▸ **Job**:
Output exactly, with nothing added, the entries from the first line through the line with "Finally we added".

▸ **Task input**:
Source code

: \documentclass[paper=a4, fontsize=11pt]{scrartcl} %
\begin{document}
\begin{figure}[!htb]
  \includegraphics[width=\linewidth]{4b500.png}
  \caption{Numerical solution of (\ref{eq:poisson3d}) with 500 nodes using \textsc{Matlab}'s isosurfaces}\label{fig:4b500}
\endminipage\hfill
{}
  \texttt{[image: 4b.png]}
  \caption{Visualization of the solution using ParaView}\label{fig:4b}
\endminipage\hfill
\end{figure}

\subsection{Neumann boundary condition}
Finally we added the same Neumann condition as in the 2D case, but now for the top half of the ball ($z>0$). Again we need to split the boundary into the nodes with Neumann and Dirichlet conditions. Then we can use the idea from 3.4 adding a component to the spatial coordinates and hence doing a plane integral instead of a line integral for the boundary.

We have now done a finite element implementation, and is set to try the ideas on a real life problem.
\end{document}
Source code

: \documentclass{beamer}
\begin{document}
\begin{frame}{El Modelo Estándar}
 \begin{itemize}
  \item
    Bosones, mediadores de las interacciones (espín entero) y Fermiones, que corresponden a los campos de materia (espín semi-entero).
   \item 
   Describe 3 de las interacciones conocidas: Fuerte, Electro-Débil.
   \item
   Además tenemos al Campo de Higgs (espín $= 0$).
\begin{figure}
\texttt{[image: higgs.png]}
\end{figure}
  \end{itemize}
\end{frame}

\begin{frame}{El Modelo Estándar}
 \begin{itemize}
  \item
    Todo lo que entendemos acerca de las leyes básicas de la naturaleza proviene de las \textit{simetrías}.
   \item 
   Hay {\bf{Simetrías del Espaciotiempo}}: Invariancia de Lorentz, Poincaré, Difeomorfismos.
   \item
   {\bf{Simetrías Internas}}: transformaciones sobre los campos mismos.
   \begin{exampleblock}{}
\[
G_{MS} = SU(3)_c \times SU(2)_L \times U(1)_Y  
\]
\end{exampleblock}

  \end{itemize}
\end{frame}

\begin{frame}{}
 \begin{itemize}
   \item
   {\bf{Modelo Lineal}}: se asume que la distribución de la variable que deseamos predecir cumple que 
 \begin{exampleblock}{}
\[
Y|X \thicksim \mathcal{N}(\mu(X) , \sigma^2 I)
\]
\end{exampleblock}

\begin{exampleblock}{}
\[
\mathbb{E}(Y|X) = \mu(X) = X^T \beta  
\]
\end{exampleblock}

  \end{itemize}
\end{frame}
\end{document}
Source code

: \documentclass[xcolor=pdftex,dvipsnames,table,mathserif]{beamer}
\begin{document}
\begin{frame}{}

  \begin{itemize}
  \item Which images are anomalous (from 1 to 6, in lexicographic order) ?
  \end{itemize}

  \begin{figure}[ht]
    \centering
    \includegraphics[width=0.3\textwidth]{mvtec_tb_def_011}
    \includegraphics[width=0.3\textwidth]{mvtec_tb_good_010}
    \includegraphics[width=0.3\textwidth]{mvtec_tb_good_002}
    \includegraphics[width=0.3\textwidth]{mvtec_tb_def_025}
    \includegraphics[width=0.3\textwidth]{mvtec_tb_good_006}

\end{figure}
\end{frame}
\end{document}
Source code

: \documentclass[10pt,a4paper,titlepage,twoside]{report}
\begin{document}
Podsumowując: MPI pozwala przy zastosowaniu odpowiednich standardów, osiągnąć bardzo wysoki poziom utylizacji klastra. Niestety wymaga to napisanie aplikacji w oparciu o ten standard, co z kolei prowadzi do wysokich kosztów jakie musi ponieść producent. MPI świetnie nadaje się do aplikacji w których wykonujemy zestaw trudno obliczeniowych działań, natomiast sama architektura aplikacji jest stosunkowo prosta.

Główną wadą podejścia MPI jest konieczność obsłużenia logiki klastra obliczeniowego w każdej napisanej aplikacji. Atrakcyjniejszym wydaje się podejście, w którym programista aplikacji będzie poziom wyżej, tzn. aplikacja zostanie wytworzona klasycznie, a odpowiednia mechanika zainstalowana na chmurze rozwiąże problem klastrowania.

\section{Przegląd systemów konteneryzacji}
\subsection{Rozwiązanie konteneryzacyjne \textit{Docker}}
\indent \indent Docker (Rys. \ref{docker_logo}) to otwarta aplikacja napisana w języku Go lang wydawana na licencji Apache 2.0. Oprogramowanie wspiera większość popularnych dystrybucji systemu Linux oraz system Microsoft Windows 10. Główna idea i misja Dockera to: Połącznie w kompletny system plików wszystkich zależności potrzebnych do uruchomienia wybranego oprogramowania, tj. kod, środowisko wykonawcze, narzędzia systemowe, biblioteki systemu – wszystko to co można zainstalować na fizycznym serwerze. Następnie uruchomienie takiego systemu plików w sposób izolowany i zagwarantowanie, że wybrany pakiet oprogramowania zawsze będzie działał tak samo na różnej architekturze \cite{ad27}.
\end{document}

▸ **Task solution**:
Source code

: \documentclass[paper=a4, fontsize=11pt]{scrartcl} %
\begin{document}
\begin{figure}[!htb]
  \includegraphics[width=\linewidth]{4b500.png}
  \caption{Numerical solution of (\ref{eq:poisson3d}) with 500 nodes using \textsc{Matlab}'s isosurfaces}\label{fig:4b500}
\endminipage\hfill
{}
  \texttt{[image: 4b.png]}
  \caption{Visualization of the solution using ParaView}\label{fig:4b}
\endminipage\hfill
\end{figure}

\subsection{Neumann boundary condition}
Finally we added the same Neumann condition as in the 2D case, but now for the top half of the ball ($z>0$). Again we need to split the boundary into the nodes with Neumann and Dirichlet conditions. Then we can use the idea from 3.4 adding a component to the spatial coordinates and hence doing a plane integral instead of a line integral for the boundary.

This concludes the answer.